To-do item
Pictures in the records below must be left out. Return exactly the lines from the line with "Connect with us!" to the line with "November 13, 2020", both included.

Dataset records
────────
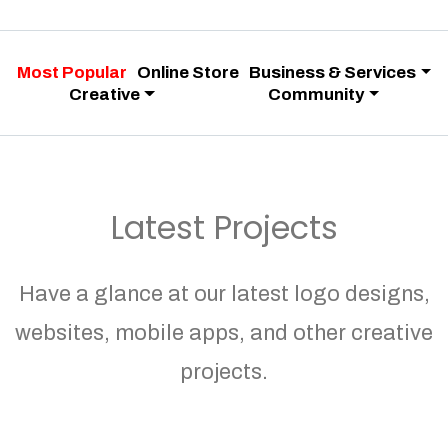
Most Popular
Online Store
Business & Services
Creative
Community
Latest Projects
Have a glance at our latest logo designs,
websites, mobile apps, and other creative
projects.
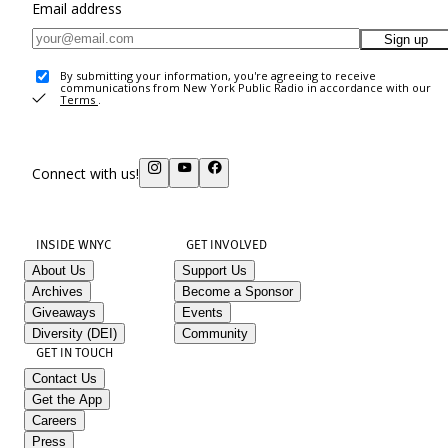
Email address
Sign up
By submitting your information, you're agreeing to receive
communications from New York Public Radio in accordance with our
Terms
.
Connect with us!
INSIDE WNYC
GET INVOLVED
About Us
Support Us
Archives
Become a Sponsor
Giveaways
Events
Diversity (DEI)
Community
GET IN TOUCH
Contact Us
Get the App
Careers
Press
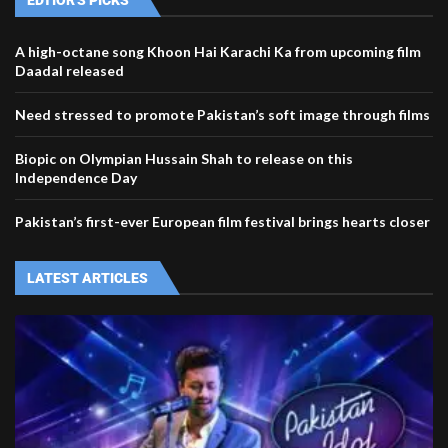
EDTIOR'S PICKS
A high-octane song Khoon Hai Karachi Ka from upcoming film
Daadal released
Need stressed to promote Pakistan’s soft image through films
Biopic on Olympian Hussain Shah to release on this
Independence Day
Pakistan’s first-ever European film festival brings hearts closer
LATEST ARTICLES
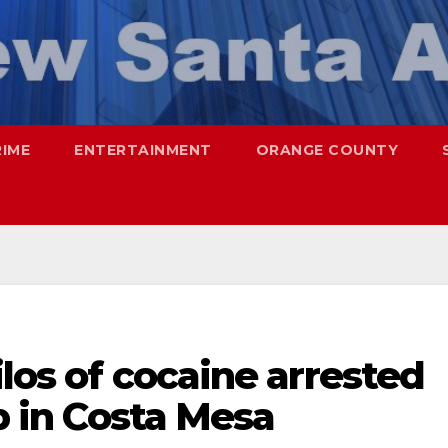
RIME
ENTERTAINMENT
ORANGE COUNTY
ilos of cocaine arrested
op in Costa Mesa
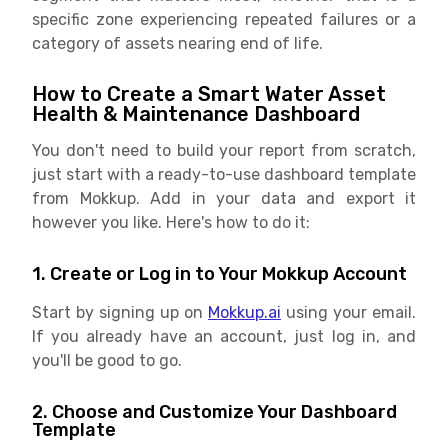
specific zone experiencing repeated failures or a
category of assets nearing end of life.
How to Create a Smart Water Asset
Health & Maintenance Dashboard
You don't need to build your report from scratch,
just start with a ready-to-use dashboard template
from Mokkup. Add in your data and export it
however you like. Here's how to do it:
1. Create or Log in to Your Mokkup Account
Start by signing up on
Mokkup.ai
using your email.
If you already have an account, just log in, and
you'll be good to go.
2. Choose and Customize Your Dashboard
Template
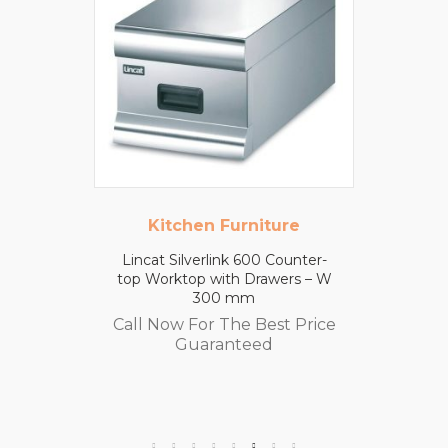
Kitchen Furniture
Lincat Silverlink 600 Counter-
top Worktop with Drawers – W
300 mm
Call Now For The Best Price
Guaranteed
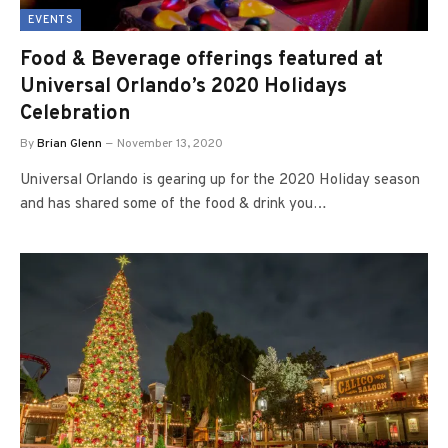
EVENTS
Food & Beverage offerings featured at
Universal Orlando’s 2020 Holidays
Celebration
By
Brian Glenn
November 13, 2020
Universal Orlando is gearing up for the 2020 Holiday season
and has shared some of the food & drink you…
────────
Your response
Connect with us!
INSIDE WNYC
GET INVOLVED
About Us
Support Us
Archives
Become a Sponsor
Giveaways
Events
Diversity (DEI)
Community
GET IN TOUCH
Contact Us
Get the App
Careers
Press
EDTIOR'S PICKS
A high-octane song Khoon Hai Karachi Ka from upcoming film
Daadal released
Need stressed to promote Pakistan’s soft image through films
Biopic on Olympian Hussain Shah to release on this
Independence Day
Pakistan’s first-ever European film festival brings hearts closer
LATEST ARTICLES
RIME
ENTERTAINMENT
ORANGE COUNTY
ilos of cocaine arrested
op in Costa Mesa
specific zone experiencing repeated failures or a
category of assets nearing end of life.
How to Create a Smart Water Asset
Health & Maintenance Dashboard
You don't need to build your report from scratch,
just start with a ready-to-use dashboard template
from Mokkup. Add in your data and export it
however you like. Here's how to do it:
1. Create or Log in to Your Mokkup Account
Start by signing up on
Mokkup.ai
using your email.
If you already have an account, just log in, and
you'll be good to go.
2. Choose and Customize Your Dashboard
Template
Kitchen Furniture
Lincat Silverlink 600 Counter-
top Worktop with Drawers – W
300 mm
Call Now For The Best Price
Guaranteed
EVENTS
Food & Beverage offerings featured at
Universal Orlando’s 2020 Holidays
Celebration
By
Brian Glenn
November 13, 2020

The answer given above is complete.